■ Teks yang Diberikan:
○ ○ ○ ○ ○

Dr. Muhammad Sayyid Thantawi menjelaskan, seorang yang memiliki iman yang kokoh akan mengantarkannya kepada sikap kesabaran dan menerima lapang dada dengan musibah yang terjadi. Poin penting inilah yang dimaksudkan dengan penggalan ayat “..dan barangsiapa beriman kepada Allah, niscaya Allah akan memberi petunjuk kepada hatinya..”
Ustadz Marwan Hadidi bin Musa, M.Pd.I dalam Hidayatul Insan bi Tafsiril Qur'an menjelaskan Allah tidak hanya menciptakan makhluk, tetapi juga mengatur seluruh makhluk. Tidak ada sesuatu musibah yang menimpa seseorang dalam kehidupan ini, kecuali dengan izin Allah, karena Allah mengetahui dan mengatur kehidupan ini; dan barang siapa beriman kepada Allah dengan istikamah, niscaya Allah akan memberi petunjuk kepada hatinya dengan memantapkan imannya.

○ ○ ○ ○ ○

■ Berdasarkan Informasi:
1. Salin tanpa perubahan bagian teks tafsir tentang iman dan musibah yang diawali kata-kata yang memuat "Dr. Muhammad Sayyid" dan diakhiri "dengan memantapkan imannya.".
2. Teruskan teks tafsir tentang iman dan musibah, dimulai tepat setelah kalimat terakhirnya.

○ ○ ○ ○ ○

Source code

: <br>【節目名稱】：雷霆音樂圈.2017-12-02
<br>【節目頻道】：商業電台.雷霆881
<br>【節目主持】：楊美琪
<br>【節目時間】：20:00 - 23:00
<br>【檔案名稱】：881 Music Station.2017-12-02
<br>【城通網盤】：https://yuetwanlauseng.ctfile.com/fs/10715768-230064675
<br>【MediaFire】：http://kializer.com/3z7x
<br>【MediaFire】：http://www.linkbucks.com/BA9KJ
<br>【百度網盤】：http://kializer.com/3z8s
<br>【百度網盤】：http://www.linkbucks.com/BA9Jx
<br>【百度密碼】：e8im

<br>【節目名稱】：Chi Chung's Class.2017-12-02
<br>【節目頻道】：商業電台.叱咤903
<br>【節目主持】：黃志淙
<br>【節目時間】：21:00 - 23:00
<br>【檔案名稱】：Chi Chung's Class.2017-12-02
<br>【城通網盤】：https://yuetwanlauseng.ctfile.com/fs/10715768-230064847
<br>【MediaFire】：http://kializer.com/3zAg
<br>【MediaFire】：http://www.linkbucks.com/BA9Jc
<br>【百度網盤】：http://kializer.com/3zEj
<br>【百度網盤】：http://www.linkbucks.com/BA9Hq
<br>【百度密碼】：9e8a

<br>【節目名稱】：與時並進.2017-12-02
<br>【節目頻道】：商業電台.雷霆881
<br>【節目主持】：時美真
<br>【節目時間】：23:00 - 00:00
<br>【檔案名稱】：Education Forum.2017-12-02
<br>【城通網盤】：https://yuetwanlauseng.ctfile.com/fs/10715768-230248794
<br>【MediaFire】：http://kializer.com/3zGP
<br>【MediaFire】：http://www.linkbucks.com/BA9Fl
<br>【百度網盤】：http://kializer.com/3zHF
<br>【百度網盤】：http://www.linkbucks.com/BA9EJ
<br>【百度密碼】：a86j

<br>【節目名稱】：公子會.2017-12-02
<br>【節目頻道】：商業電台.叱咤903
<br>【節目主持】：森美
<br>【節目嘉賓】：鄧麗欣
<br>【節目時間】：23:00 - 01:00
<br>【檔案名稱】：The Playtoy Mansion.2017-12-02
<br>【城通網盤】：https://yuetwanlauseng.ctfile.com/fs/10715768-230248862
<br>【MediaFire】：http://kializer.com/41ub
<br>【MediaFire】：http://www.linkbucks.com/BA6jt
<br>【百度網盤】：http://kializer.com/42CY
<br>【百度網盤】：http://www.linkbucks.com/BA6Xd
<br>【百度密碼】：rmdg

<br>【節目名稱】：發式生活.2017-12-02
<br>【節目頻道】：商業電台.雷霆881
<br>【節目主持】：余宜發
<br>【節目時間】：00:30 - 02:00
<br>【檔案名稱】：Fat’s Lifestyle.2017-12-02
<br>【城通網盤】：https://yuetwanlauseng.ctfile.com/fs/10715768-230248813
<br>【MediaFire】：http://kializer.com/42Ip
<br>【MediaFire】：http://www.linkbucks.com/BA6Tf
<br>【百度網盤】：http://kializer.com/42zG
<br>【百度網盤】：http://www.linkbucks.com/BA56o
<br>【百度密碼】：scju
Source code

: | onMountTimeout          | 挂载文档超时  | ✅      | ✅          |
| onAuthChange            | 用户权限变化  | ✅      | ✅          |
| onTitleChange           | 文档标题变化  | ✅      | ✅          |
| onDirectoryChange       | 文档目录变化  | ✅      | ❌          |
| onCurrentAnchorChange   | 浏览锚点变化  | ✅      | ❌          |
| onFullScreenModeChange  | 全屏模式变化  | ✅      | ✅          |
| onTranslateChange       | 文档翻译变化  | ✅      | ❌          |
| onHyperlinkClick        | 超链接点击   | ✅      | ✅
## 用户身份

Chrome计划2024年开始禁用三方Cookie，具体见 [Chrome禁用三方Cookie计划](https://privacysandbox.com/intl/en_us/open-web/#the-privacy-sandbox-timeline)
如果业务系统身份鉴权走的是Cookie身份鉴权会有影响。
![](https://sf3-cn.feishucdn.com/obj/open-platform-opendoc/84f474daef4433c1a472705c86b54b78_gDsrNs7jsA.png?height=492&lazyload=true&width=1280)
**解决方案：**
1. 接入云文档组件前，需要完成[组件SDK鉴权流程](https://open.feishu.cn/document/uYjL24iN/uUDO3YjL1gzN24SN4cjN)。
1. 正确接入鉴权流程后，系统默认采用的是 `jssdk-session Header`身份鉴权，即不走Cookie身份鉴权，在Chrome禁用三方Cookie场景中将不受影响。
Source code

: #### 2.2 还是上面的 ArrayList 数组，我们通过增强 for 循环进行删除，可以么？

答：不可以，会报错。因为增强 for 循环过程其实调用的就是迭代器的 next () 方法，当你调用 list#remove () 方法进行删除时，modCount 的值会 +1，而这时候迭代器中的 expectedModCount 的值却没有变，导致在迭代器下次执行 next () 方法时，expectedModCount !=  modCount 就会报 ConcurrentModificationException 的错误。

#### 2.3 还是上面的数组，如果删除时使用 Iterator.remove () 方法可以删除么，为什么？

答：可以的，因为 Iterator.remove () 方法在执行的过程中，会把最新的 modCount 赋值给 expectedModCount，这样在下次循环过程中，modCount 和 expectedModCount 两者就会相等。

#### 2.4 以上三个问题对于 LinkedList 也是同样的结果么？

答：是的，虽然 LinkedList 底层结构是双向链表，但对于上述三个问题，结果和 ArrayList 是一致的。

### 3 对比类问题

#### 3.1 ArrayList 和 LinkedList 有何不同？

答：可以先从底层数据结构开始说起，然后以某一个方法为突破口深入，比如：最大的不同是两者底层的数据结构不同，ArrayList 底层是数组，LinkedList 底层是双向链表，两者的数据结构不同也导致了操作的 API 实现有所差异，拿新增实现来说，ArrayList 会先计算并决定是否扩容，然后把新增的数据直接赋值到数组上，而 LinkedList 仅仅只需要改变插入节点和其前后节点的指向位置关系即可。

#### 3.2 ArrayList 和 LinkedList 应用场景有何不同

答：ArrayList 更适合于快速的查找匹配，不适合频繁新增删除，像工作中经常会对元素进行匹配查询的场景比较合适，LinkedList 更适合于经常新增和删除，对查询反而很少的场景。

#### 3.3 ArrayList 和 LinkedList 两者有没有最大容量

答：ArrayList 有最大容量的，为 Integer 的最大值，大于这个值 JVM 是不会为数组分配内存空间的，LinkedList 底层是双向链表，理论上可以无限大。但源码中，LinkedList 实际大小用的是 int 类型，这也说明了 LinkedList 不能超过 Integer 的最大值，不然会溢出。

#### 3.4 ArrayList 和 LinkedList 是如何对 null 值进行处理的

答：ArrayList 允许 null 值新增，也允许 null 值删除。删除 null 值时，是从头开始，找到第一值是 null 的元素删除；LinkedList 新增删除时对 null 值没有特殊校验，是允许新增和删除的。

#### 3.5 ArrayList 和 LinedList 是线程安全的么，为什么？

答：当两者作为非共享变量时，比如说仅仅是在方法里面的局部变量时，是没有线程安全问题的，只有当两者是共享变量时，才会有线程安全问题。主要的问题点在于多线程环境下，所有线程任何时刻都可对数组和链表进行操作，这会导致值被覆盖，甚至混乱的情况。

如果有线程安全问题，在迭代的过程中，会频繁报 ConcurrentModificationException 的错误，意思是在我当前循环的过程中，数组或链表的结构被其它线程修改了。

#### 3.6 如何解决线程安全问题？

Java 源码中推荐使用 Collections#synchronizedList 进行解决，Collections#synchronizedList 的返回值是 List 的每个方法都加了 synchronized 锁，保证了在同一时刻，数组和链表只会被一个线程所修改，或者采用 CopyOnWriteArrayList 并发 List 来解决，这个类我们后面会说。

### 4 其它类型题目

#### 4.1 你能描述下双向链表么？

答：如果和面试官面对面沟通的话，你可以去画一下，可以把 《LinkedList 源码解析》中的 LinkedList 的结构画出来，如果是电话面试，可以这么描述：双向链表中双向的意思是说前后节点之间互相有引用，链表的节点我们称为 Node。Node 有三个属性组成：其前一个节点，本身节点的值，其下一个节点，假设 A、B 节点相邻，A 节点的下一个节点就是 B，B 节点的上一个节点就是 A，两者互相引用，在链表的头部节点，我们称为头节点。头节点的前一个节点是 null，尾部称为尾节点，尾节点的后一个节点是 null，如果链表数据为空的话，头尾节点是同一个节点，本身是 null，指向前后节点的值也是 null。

○ ○ ○ ○ ○

■ Kumpulan Jawaban:
1.
Dr. Muhammad Sayyid Thantawi menjelaskan, seorang yang memiliki iman yang kokoh akan mengantarkannya kepada sikap kesabaran dan menerima lapang dada dengan musibah yang terjadi. Poin penting inilah yang dimaksudkan dengan penggalan ayat “..dan barangsiapa beriman kepada Allah, niscaya Allah akan memberi petunjuk kepada hatinya..”
Ustadz Marwan Hadidi bin Musa, M.Pd.I dalam Hidayatul Insan bi Tafsiril Qur'an menjelaskan Allah tidak hanya menciptakan makhluk, tetapi juga mengatur seluruh makhluk. Tidak ada sesuatu musibah yang menimpa seseorang dalam kehidupan ini, kecuali dengan izin Allah, karena Allah mengetahui dan mengatur kehidupan ini; dan barang siapa beriman kepada Allah dengan istikamah, niscaya Allah akan memberi petunjuk kepada hatinya dengan memantapkan imannya.

2.
Dan Allah maha mengetahui segala sesuatu yang terjadi di jagat raya maupun yang terjadi di jagat kecil, sanubari manusia.
Rangkaian ayat ini memerintahkan kita untuk sabar, senantiasa taat kepada Allah serta bertawakal kepada-Nya ketika tertimpa musibah.
Tentang kesabaran itu, di dalam Al-Quran Allah menyebutkan :
…..وَبَشِّرِ الصَّابِرِيْنَ. الَّذِيْنَ إِذَا أَصَابَتْهُمْ مُصِيبَةٌ قَالُوا إِنَّا لِلَّهِ وَإِنَّا إِلَيْهِ رَاجِعُوْنَ. أُولَئِكَ عَلَيْهِمْ صَلَوَاتٌ مِنْ رَبِّهِمْ وَرَحْمَةٌ وَأُولَئِكَ هُمُ الْمُهْتَدُوْنَ
“…..Dan berikanlah berita gembira kepada orang-orang yang sabar, (yaitu) orang-orang yang apabila ditimpa musibah mereka mengucapkan: ‘Inna lillahi wa inna ilaihi raji’un.’ (Sesungguhnya kita milik Allah dan kepada-Nya kita kembali). Mereka itulah yang mendapat keberkahan yang sempurna dan rahmat dari Rabb mereka, dan mereka itulah orang-orang yang mendapat petunjuk.” (Q.S. Al-Baqarah [2] : 155-157).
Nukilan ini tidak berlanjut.